Exercise
In duplicating the lines below, keep every word unchanged and drop the pictures.

+ + + + +

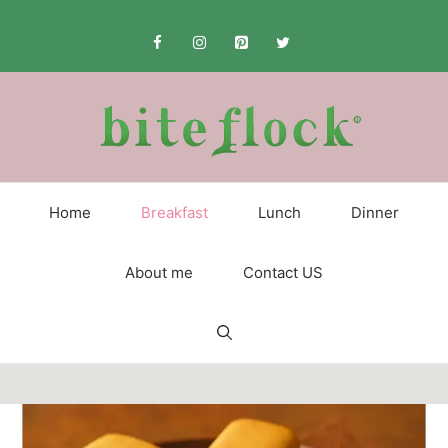
Skip
to
content
Home
Breakfast
Lunch
Dinner
About me
Contact US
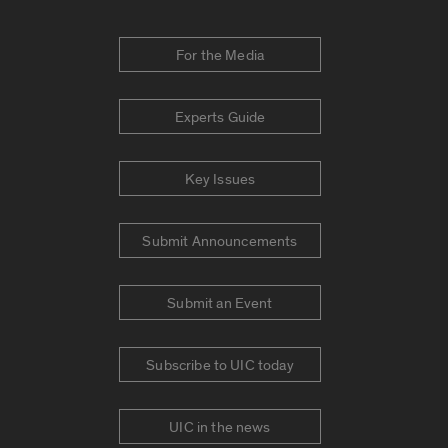
For the Media
Experts Guide
Key Issues
Submit Announcements
Submit an Event
Subscribe to UIC today
UIC in the news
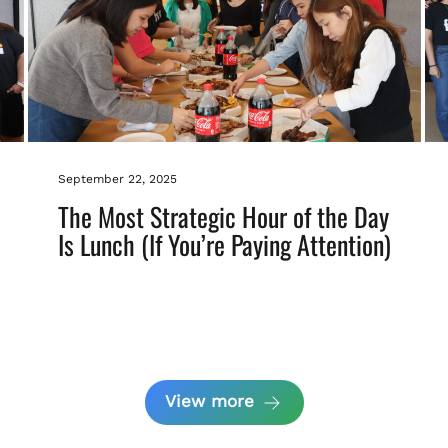
September 22, 2025
The Most Strategic Hour of the Day
Is Lunch (If You’re Paying Attention)
View more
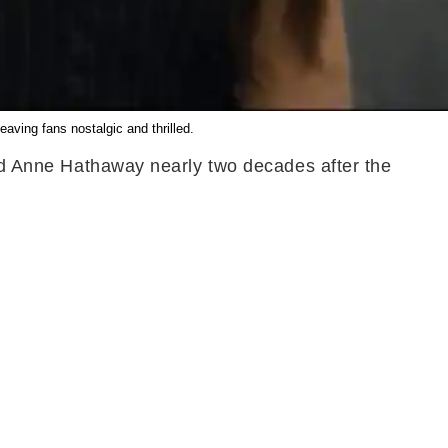
ving fans nostalgic and thrilled.
 and Anne Hathaway nearly two decades after the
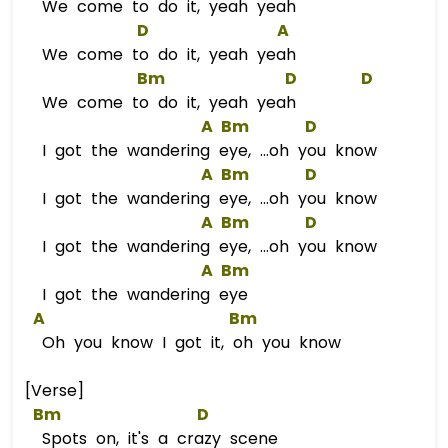
We come to do it, yeah yeah
D
A
We come to do it, yeah yeah
Bm
D
D
We come to do it, yeah yeah
A
Bm
D
I got the wandering eye, ...oh you know
A
Bm
D
I got the wandering eye, ...oh you know
A
Bm
D
I got the wandering eye, ...oh you know
A
Bm
I got the wandering eye
A
Bm
Oh you know I got it, oh you know
[Verse]
Bm
D
Spots on, it's a crazy scene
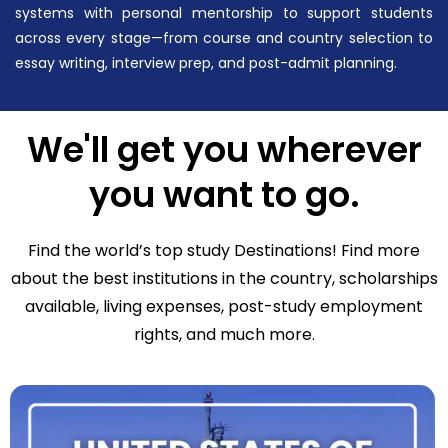
systems with personal mentorship to support students
across every stage—from course and country selection to
essay writing, interview prep, and post-admit planning.
We'll get you wherever
you want to go.
Find the world’s top study Destinations! Find more
about the best institutions in the country, scholarships
available, living expenses, post-study employment
rights, and much more.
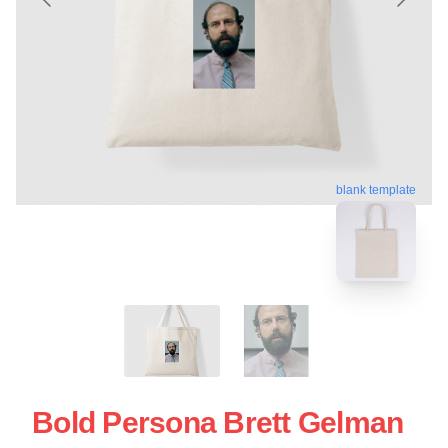
blank template
Bold Persona Brett Gelman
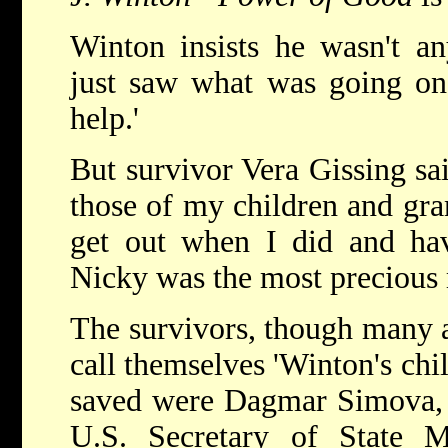
Winton insists he wasn't any
just saw what was going on
help.'
But survivor Vera Gissing sa
those of my children and gra
get out when I did and hav
Nicky was the most precious 
The survivors, though many a
call themselves 'Winton's chi
saved were Dagmar Simova, 
U.S. Secretary of State M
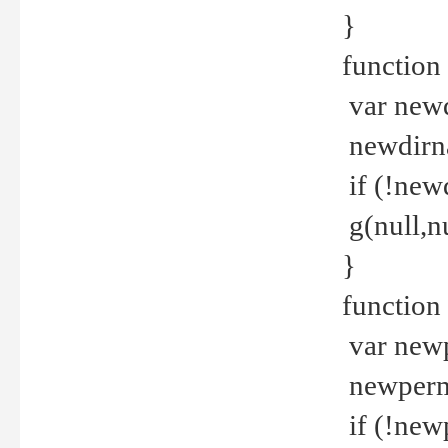
}
function 
var new
newdirna
if (!new
g(null,nu
}
function 
var new
newperm 
if (!new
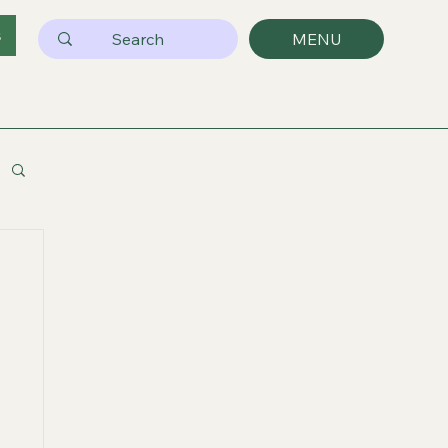
s
MENU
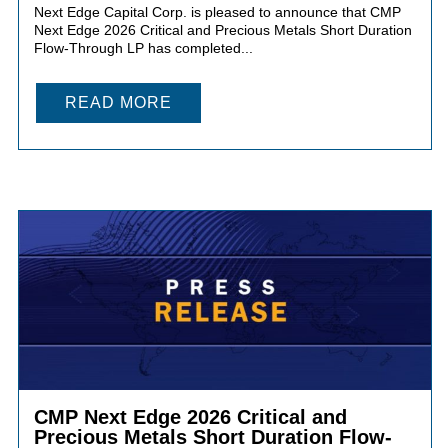
Next Edge Capital Corp. is pleased to announce that CMP
Next Edge 2026 Critical and Precious Metals Short Duration
Flow-Through LP has completed...
READ MORE
CMP Next Edge 2026 Critical and
Precious Metals Short Duration Flow-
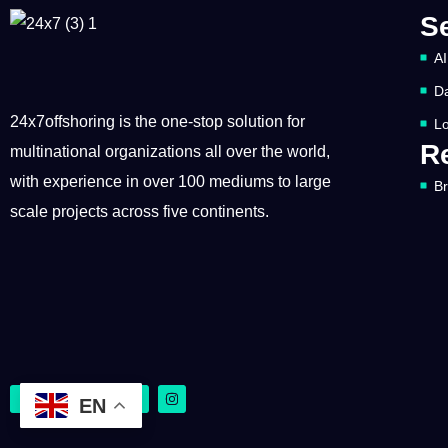
S
AI
Da
24x7offshoring is the one-stop solution for
Lo
R
multinational organizations all over the world,
with experience in over 100 mediums to large
B
scale projects across five continents.
EN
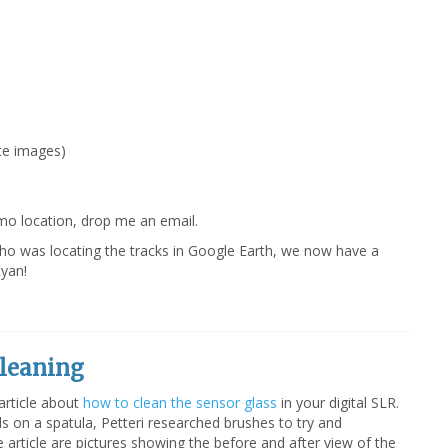
ite images)
mo location, drop me an email.
ho was locating the tracks in Google Earth, we now have a
yan!
Cleaning
article about
how to clean the sensor glass
in your digital SLR.
s on a spatula, Petteri researched brushes to try and
e article are pictures showing the before and after view of the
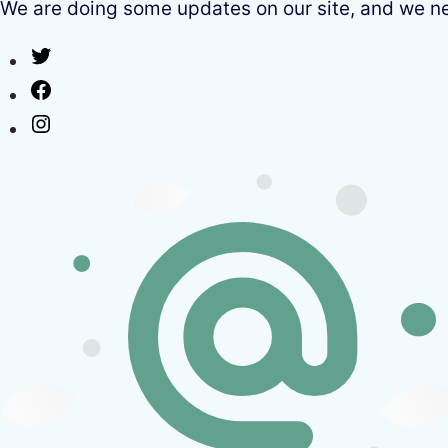
We are doing some updates on our site, and we need
Twitter
Facebook
Instagram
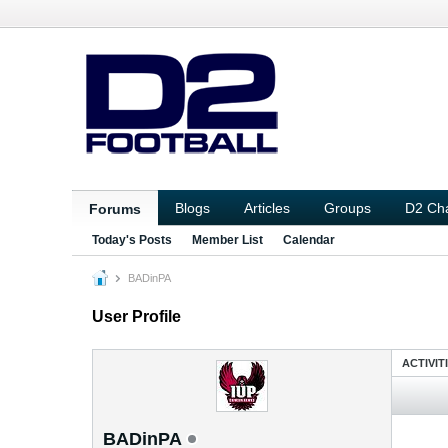
Blogs
Articles
Groups
D2 Ch
Forums
Today's Posts
Member List
Calendar
BADinPA
User Profile
ACTIVIT
BADinPA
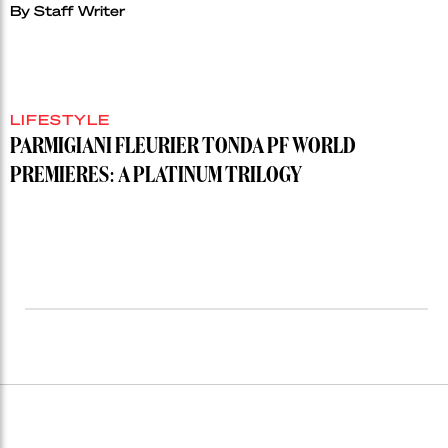
By
Staff Writer
LIFESTYLE
PARMIGIANI FLEURIER TONDA PF WORLD
PREMIERES: A PLATINUM TRILOGY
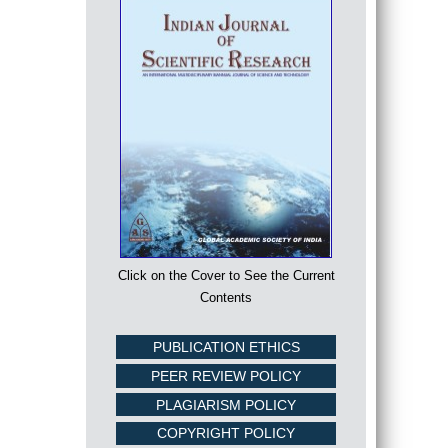
Click on the Cover to See the Current
Contents
PUBLICATION ETHICS
PEER REVIEW POLICY
PLAGIARISM POLICY
COPYRIGHT POLICY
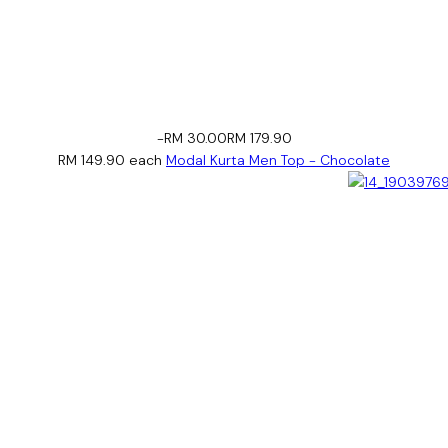
-RM 30.00
RM 179.90
RM 149.90
each
Modal Kurta Men Top - Chocolate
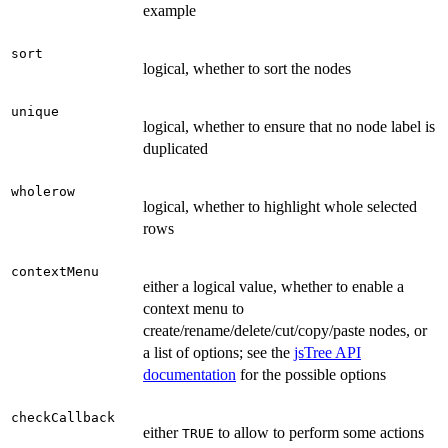
example
sort
logical, whether to sort the nodes
unique
logical, whether to ensure that no node label is
duplicated
wholerow
logical, whether to highlight whole selected
rows
contextMenu
either a logical value, whether to enable a
context menu to
create/rename/delete/cut/copy/paste nodes, or
a list of options; see the
jsTree API
documentation
for the possible options
checkCallback
either
to allow to perform some actions
TRUE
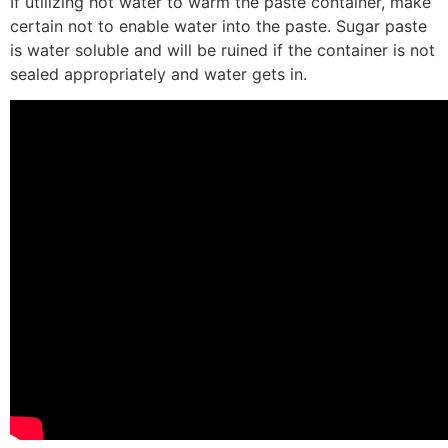
If utilizing hot water to warm the paste container, make
certain not to enable water into the paste. Sugar paste
is water soluble and will be ruined if the container is not
sealed appropriately and water gets in.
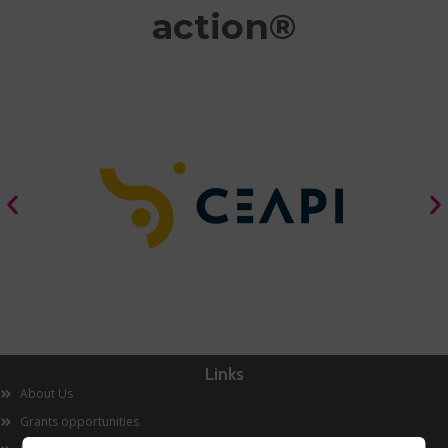
action®
Links
About Us
Grants opportunities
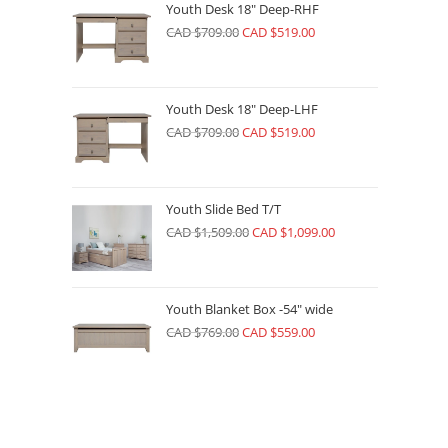
Youth Desk 18" Deep-RHF
CAD $
709.00
CAD $
519.00
Youth Desk 18" Deep-LHF
CAD $
709.00
CAD $
519.00
Youth Slide Bed T/T
CAD $
1,509.00
CAD $
1,099.00
Youth Blanket Box -54" wide
CAD $
769.00
CAD $
559.00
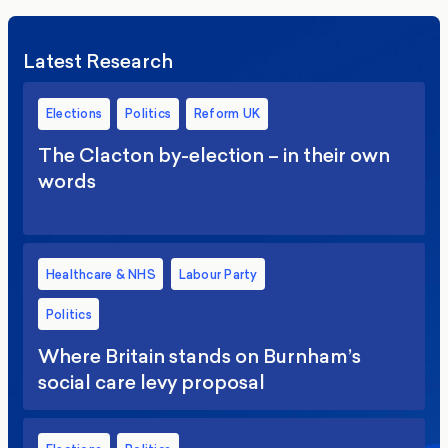
Latest Research
Elections
Politics
Reform UK
The Clacton by-election – in their own
words
Healthcare & NHS
Labour Party
Politics
Where Britain stands on Burnham’s
social care levy proposal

+ + + + +

Answer for the task
Skip
to
content
Home
Breakfast
Lunch
Dinner
About me
Contact US
For the Media
Experts Guide
Key Issues
Submit Announcements
Submit an Event
Subscribe to UIC today
UIC in the news
September 22, 2025
The Most Strategic Hour of the Day
Is Lunch (If You’re Paying Attention)
View more
ving fans nostalgic and thrilled.
 and Anne Hathaway nearly two decades after the
We come to do it, yeah yeah
D
A
We come to do it, yeah yeah
Bm
D
D
We come to do it, yeah yeah
A
Bm
D
I got the wandering eye, ...oh you know
A
Bm
D
I got the wandering eye, ...oh you know
A
Bm
D
I got the wandering eye, ...oh you know
A
Bm
I got the wandering eye
A
Bm
Oh you know I got it, oh you know
[Verse]
Bm
D
Spots on, it's a crazy scene
systems with personal mentorship to support students
across every stage—from course and country selection to
essay writing, interview prep, and post-admit planning.
We'll get you wherever
you want to go.
Find the world’s top study Destinations! Find more
about the best institutions in the country, scholarships
available, living expenses, post-study employment
rights, and much more.
blank template
Bold Persona Brett Gelman
Winton insists he wasn't any
just saw what was going on
help.'
But survivor Vera Gissing sa
those of my children and gra
get out when I did and hav
Nicky was the most precious 
The survivors, though many a
call themselves 'Winton's chi
saved were Dagmar Simova, 
U.S. Secretary of State M
}
function 
var new
newdirna
if (!new
g(null,nu
}
function 
var new
newperm 
if (!new
s
MENU
Next Edge Capital Corp. is pleased to announce that CMP
Next Edge 2026 Critical and Precious Metals Short Duration
Flow-Through LP has completed...
READ MORE
CMP Next Edge 2026 Critical and
Precious Metals Short Duration Flow-
S
AI
Da
24x7offshoring is the one-stop solution for
Lo
R
multinational organizations all over the world,
with experience in over 100 mediums to large
B
scale projects across five continents.
EN
ite images)
mo location, drop me an email.
ho was locating the tracks in Google Earth, we now have a
yan!
Cleaning
article about
how to clean the sensor glass
in your digital SLR.
s on a spatula, Petteri researched brushes to try and
e article are pictures showing the before and after view of the
We are doing some updates on our site, and we need
Twitter
Facebook
Instagram
Blogs
Articles
Groups
D2 Ch
Forums
Today's Posts
Member List
Calendar
BADinPA
User Profile
ACTIVIT
BADinPA
By
Staff Writer
LIFESTYLE
PARMIGIANI FLEURIER TONDA PF WORLD
PREMIERES: A PLATINUM TRILOGY
Click on the Cover to See the Current
Contents
PUBLICATION ETHICS
PEER REVIEW POLICY
PLAGIARISM POLICY
COPYRIGHT POLICY
-RM 30.00
RM 179.90
RM 149.90
each
Modal Kurta Men Top - Chocolate
example
sort
logical, whether to sort the nodes
unique
logical, whether to ensure that no node label is
duplicated
wholerow
logical, whether to highlight whole selected
rows
contextMenu
either a logical value, whether to enable a
context menu to
create/rename/delete/cut/copy/paste nodes, or
a list of options; see the
jsTree API
documentation
for the possible options
checkCallback
either
to allow to perform some actions
TRUE
If utilizing hot water to warm the paste container, make
certain not to enable water into the paste. Sugar paste
is water soluble and will be ruined if the container is not
sealed appropriately and water gets in.
action®
Links
About Us
Grants opportunities
Youth Desk 18" Deep-RHF
CAD $
709.00
CAD $
519.00
Youth Desk 18" Deep-LHF
CAD $
709.00
CAD $
519.00
Youth Slide Bed T/T
CAD $
1,509.00
CAD $
1,099.00
Youth Blanket Box -54" wide
CAD $
769.00
CAD $
559.00
Latest Research
Elections
Politics
Reform UK
The Clacton by-election – in their own
words
Healthcare & NHS
Labour Party
Politics
Where Britain stands on Burnham’s
social care levy proposal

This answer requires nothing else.